Modification records:
--

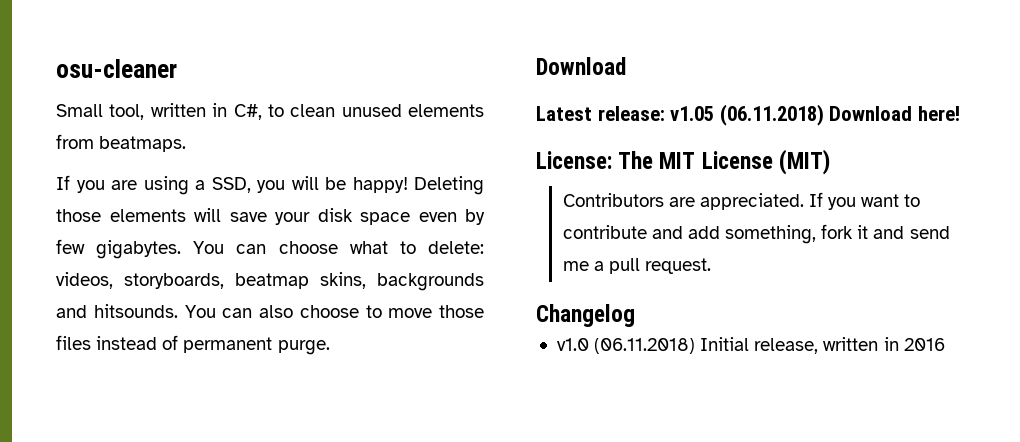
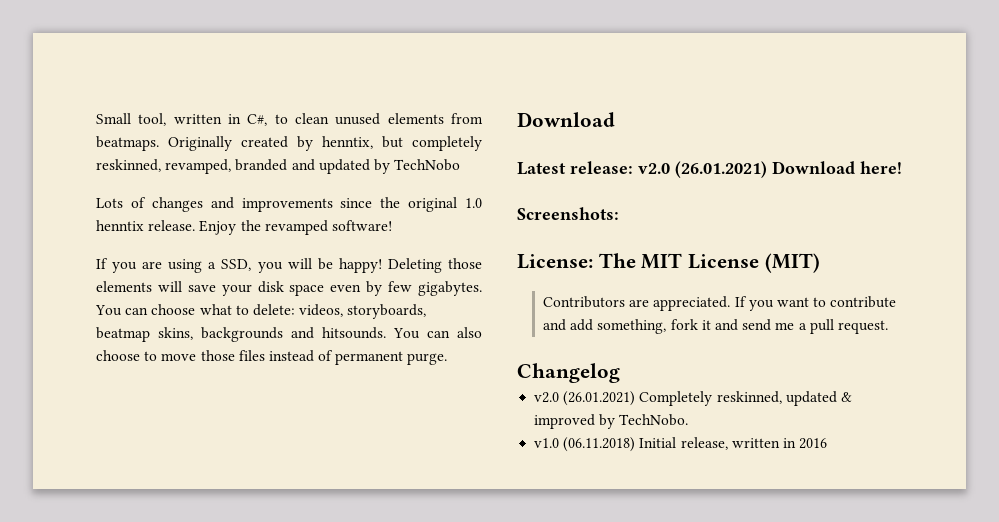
[56,59,177,78] osu-cleaner // -> (96, 118) none
(187, 144) none -> [168,136,482,151] [96,159,461,174] [96,197,482,212] [96,220,392,235] Originally created by henntix, but completely reskinned, revamped, branded and updated by TechNobo // Lots of changes and improvements since the original 1.0 henntix release. Enjoy the revamped software!
[670,104,824,126] v1.05 (06.11.2018) -> [638,161,767,178] v2.0 (26.01.2021)
(960, 113) none -> [517,207,619,220] // Screenshots:
(635, 315) none -> [534,391,852,406] [534,414,689,429] // v2.0 (26.01.2021) Completely reskinned, updated & improved by TechNobo.

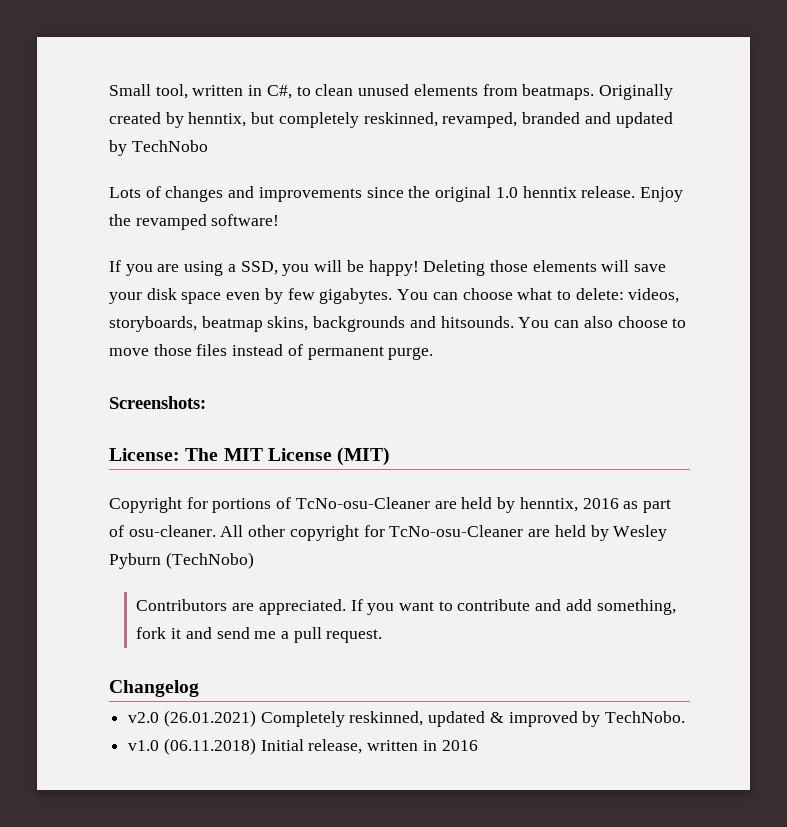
[517,112,615,127] [517,161,902,178] // Download // Latest release: v2.0 (26.01.2021) Download here! -> (434, 353) none
(820, 263) none -> [109,497,671,513] [109,525,668,541] [109,552,254,569] // Copyright for portions of TcNo-osu-Cleaner are held by henntix, 2016 as part of osu-cleaner. All other copyright for TcNo-osu-Cleaner are held by Wesley Pyburn (TechNobo)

--

From the first line above down to the line with "(635, 315) none", reproduce every line and no others, omitting pictures.

[56,59,177,78] osu-cleaner // -> (96, 118) none
(187, 144) none -> [168,136,482,151] [96,159,461,174] [96,197,482,212] [96,220,392,235] Originally created by henntix, but completely reskinned, revamped, branded and updated by TechNobo // Lots of changes and improvements since the original 1.0 henntix release. Enjoy the revamped software!
[670,104,824,126] v1.05 (06.11.2018) -> [638,161,767,178] v2.0 (26.01.2021)
(960, 113) none -> [517,207,619,220] // Screenshots:
(635, 315) none -> [534,391,852,406] [534,414,689,429] // v2.0 (26.01.2021) Completely reskinned, updated & improved by TechNobo.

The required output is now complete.